С’EST INCROYABLE. Это невероятно,
— сказала по телефону из Парижа ее подруга Мария, увлекавшаяся астрологией.
Если что-то выходит за пределы понимания, для верности надо подождать, а потом брать в скобки и идти дальше, но в твоем гороскопе целых три пары скобок. То есть все планеты, кроме двух, стояли прямо над тобой в момент твоего рождения, и твой знак подвергся их влиянию одновременно, так что мгновение ты в Меркурии, а в следующую секунду в Венере — все перемешалось в твоей жизни, понимаешь?
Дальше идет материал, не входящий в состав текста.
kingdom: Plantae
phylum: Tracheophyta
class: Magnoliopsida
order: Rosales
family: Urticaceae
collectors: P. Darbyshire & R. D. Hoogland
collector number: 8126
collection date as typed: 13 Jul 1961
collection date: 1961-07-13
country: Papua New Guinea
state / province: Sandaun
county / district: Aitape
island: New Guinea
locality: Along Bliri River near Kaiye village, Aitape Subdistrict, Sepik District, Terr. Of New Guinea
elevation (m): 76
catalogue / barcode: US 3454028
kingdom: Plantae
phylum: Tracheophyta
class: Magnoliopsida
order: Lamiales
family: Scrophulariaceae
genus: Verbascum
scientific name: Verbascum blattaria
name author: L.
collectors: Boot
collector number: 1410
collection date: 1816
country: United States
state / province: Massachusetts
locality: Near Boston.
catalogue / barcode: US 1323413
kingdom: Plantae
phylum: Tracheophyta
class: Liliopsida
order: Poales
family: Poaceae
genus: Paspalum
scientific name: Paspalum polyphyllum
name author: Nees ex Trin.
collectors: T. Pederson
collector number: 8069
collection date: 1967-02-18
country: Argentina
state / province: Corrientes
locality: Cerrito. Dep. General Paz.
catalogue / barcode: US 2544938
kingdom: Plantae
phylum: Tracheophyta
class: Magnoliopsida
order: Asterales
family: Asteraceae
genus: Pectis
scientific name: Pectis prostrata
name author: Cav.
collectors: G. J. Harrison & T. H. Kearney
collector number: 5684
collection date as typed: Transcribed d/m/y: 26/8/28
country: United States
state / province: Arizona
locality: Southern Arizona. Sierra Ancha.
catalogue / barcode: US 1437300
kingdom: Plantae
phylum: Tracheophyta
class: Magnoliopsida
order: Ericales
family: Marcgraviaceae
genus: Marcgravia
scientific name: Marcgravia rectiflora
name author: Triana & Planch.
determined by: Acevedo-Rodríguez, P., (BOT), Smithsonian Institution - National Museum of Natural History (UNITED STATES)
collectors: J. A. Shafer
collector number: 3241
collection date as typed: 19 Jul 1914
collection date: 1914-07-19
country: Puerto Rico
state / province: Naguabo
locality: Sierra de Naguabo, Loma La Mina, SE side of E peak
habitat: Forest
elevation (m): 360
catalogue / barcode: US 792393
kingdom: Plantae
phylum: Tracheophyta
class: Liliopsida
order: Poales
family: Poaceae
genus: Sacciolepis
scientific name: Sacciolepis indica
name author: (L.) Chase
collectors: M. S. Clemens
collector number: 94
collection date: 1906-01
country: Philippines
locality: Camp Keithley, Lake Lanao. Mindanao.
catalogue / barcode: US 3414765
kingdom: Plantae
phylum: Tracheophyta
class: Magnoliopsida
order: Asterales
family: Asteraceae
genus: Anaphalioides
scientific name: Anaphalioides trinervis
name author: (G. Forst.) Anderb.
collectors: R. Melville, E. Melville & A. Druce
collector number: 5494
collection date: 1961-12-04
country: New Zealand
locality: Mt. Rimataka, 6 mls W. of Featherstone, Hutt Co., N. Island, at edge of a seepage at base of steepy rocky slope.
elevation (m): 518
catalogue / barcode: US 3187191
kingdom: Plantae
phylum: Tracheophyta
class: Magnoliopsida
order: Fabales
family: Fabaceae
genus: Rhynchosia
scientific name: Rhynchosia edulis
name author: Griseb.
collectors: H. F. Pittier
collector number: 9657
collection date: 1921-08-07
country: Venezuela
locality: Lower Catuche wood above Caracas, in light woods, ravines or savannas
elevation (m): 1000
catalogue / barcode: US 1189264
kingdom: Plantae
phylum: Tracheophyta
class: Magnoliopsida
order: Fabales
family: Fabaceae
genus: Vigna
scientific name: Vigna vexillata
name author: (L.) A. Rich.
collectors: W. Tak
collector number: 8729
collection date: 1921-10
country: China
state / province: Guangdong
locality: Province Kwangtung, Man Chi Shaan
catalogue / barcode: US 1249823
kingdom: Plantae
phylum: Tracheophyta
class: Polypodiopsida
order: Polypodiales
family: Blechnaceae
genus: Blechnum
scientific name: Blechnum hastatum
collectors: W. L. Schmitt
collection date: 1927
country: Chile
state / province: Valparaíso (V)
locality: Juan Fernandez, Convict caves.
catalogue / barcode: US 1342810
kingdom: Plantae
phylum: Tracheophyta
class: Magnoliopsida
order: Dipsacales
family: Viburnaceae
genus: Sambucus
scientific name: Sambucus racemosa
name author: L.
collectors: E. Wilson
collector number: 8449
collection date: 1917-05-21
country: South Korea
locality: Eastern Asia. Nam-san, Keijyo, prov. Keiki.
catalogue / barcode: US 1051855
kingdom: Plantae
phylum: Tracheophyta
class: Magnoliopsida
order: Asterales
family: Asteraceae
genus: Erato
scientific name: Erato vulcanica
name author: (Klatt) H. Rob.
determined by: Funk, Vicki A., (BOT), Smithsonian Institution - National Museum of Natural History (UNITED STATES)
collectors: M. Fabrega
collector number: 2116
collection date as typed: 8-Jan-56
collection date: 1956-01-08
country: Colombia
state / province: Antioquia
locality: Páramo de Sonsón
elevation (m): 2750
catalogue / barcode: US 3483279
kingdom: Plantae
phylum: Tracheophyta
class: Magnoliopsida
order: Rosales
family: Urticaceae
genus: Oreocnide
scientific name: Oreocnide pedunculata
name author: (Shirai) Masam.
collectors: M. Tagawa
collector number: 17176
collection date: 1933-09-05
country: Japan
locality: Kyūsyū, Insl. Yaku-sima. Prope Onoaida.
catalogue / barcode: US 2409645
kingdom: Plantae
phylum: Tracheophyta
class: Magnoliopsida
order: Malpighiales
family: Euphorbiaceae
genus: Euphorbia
Я не могу сказать больше на расстоянии, тебе надо найти там у себя хорошего специалиста, хотя я не знаю таких в Швеции. Когда я думаю о твоем гороскопе, в голову приходит слово «глубина». В твоем гороскопе есть глубина, которую трудно толковать, это все, что я могу тебе сказать.
КНИЖНЫЙ МАГАЗИН
Походив по университетскому книжному, она полистала, не без стыда, и книги на полке с астрологией:
МИР ВПЛЫВАЕТ В РЫБ,
как рыбы вплывают в океан. Словно океан, все события мира перетекают в рыб: современные, известные истории, и всё, что произошло за миллионы лет до человека и Писания. Судьбы мира и переменчивые противоречивые желания человека вливаются в рыб и снова вытекают из них — через жабры, предположила она и рассмеялась, — и рыбам сложно разделить внутреннее и внешнее, прошедшее и будущее, — она перестала смеяться и кивнула коллеге, надеясь, что он не подойдет с разговором. Рыбам сложно проводить границы. Основная проблема рыб — в принципе найти ту черту, за которой рыбы могут сжаться до собственного я.
ПЯТНИЦА
Она пробиралась в толпе студентов — необычно плотной, откуда они все взялись? — к отсеку с нужной комбинацией цифр и букв, где должно было проходить собрание. Само заседание при резком электрическом свете и запахе кислого кофе из автомата было убийственным. Но, пока она там сидела, из памяти выплыли фигурки из книги, которую Эмм показал ей в аэропорту. Маленькие женские фигурки, которые нашли в горах, древние и загадочные, возможно богини плодородия. Одновременно ей послышался шум прибоя среди гористого пейзажа, медленное движение через узкие промежутки между камнями. Одно мгновение они существовали в одних водах, она и он. Ей приходилось прилагать усилия, чтобы следить за отчетом о проверках в департаменте. Она почувствовала тепло в ладони. Ее рука держала его тестикулы, две сливы из неисследованного сада страсти. Она смущенно убрала со стола руку, лежавшую на виду у всех.
ТОШНОТВОРНА, ТИПА,
любовь между людьми в возрасте наших родителей, — сказал один из ее студентов по поводу новеллы Зингера. Курить приходилось в снежной слякоти, у мусорных баков, похожих на туалеты. В ухе у студента была серьга, на нижней губе пирсинг. Он не скрывал своей гомосексуальности, он ею гордился. Но любовь между людьми ее возраста казалась ему отвратительной. Он улыбнулся ей дружелюбно и невинно и спросил, понимает ли она его. Абсолютно, сказала она со смехом.